Rendered images with source text:
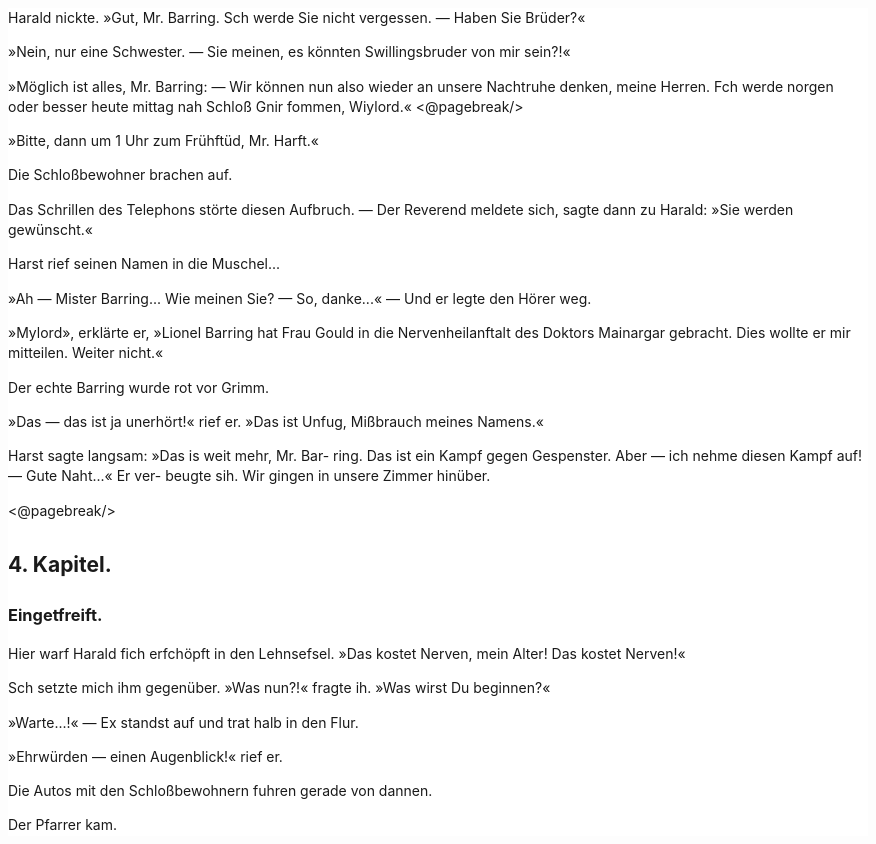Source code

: Harald nickte. »Gut, Mr. Barring. Sch werde Sie
nicht vergessen. — Haben Sie Brüder?«

»Nein, nur eine Schwester. — Sie meinen, es könnten
Swillingsbruder von mir sein?!«

»Möglich ist alles, Mr. Barring: — Wir können nun
also wieder an unsere Nachtruhe denken, meine Herren. Fch
werde norgen oder besser heute mittag nah Schloß Gnir
fommen, Wiylord.«
<@pagebreak/>

»Bitte, dann um 1 Uhr zum Frühftüd, Mr. Harft.«

Die Schloßbewohner brachen auf.

Das Schrillen des Telephons störte diesen Aufbruch.
— Der Reverend meldete sich, sagte dann zu Harald: »Sie
werden gewünscht.«

Harst rief seinen Namen in die Muschel...

»Ah — Mister Barring... Wie meinen Sie? — So,
danke...« — Und er legte den Hörer weg.

»Mylord», erklärte er, »Lionel Barring hat Frau
Gould in die Nervenheilanftalt des Doktors Mainargar
gebracht. Dies wollte er mir mitteilen. Weiter nicht.«

Der echte Barring wurde rot vor Grimm.

»Das — das ist ja unerhört!« rief er. »Das ist Unfug,
Mißbrauch meines Namens.«

Harst sagte langsam: »Das is weit mehr, Mr. Bar-
ring. Das ist ein Kampf gegen Gespenster. Aber — ich
nehme diesen Kampf auf! — Gute Naht...« Er ver-
beugte sih. Wir gingen in unsere Zimmer hinüber.

<@pagebreak/>

<h2>4. Kapitel.</h2>
<h3>Eingetfreift.</h3>

Hier warf Harald fich erfchöpft in den Lehnsefsel.
»Das kostet Nerven, mein Alter! Das kostet Nerven!«

Sch setzte mich ihm gegenüber. »Was nun?!« fragte
ih. »Was wirst Du beginnen?«

»Warte...!« — Ex standst auf und trat halb in den
Flur.

»Ehrwürden — einen Augenblick!« rief er.

Die Autos mit den Schloßbewohnern fuhren gerade
von dannen.

Der Pfarrer kam.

● **Goal of the exercise**
After locating the line with "Gould in die" above, return that line and every later line through the one with "kostet Nerven, mein", word for word and with nothing else.

● **Written solution**
Gould in die Nervenheilanftalt des Doktors Mainargar
gebracht. Dies wollte er mir mitteilen. Weiter nicht.«

Der echte Barring wurde rot vor Grimm.

»Das — das ist ja unerhört!« rief er. »Das ist Unfug,
Mißbrauch meines Namens.«

Harst sagte langsam: »Das is weit mehr, Mr. Bar-
ring. Das ist ein Kampf gegen Gespenster. Aber — ich
nehme diesen Kampf auf! — Gute Naht...« Er ver-
beugte sih. Wir gingen in unsere Zimmer hinüber.

<@pagebreak/>

<h2>4. Kapitel.</h2>
<h3>Eingetfreift.</h3>

Hier warf Harald fich erfchöpft in den Lehnsefsel.
»Das kostet Nerven, mein Alter! Das kostet Nerven!«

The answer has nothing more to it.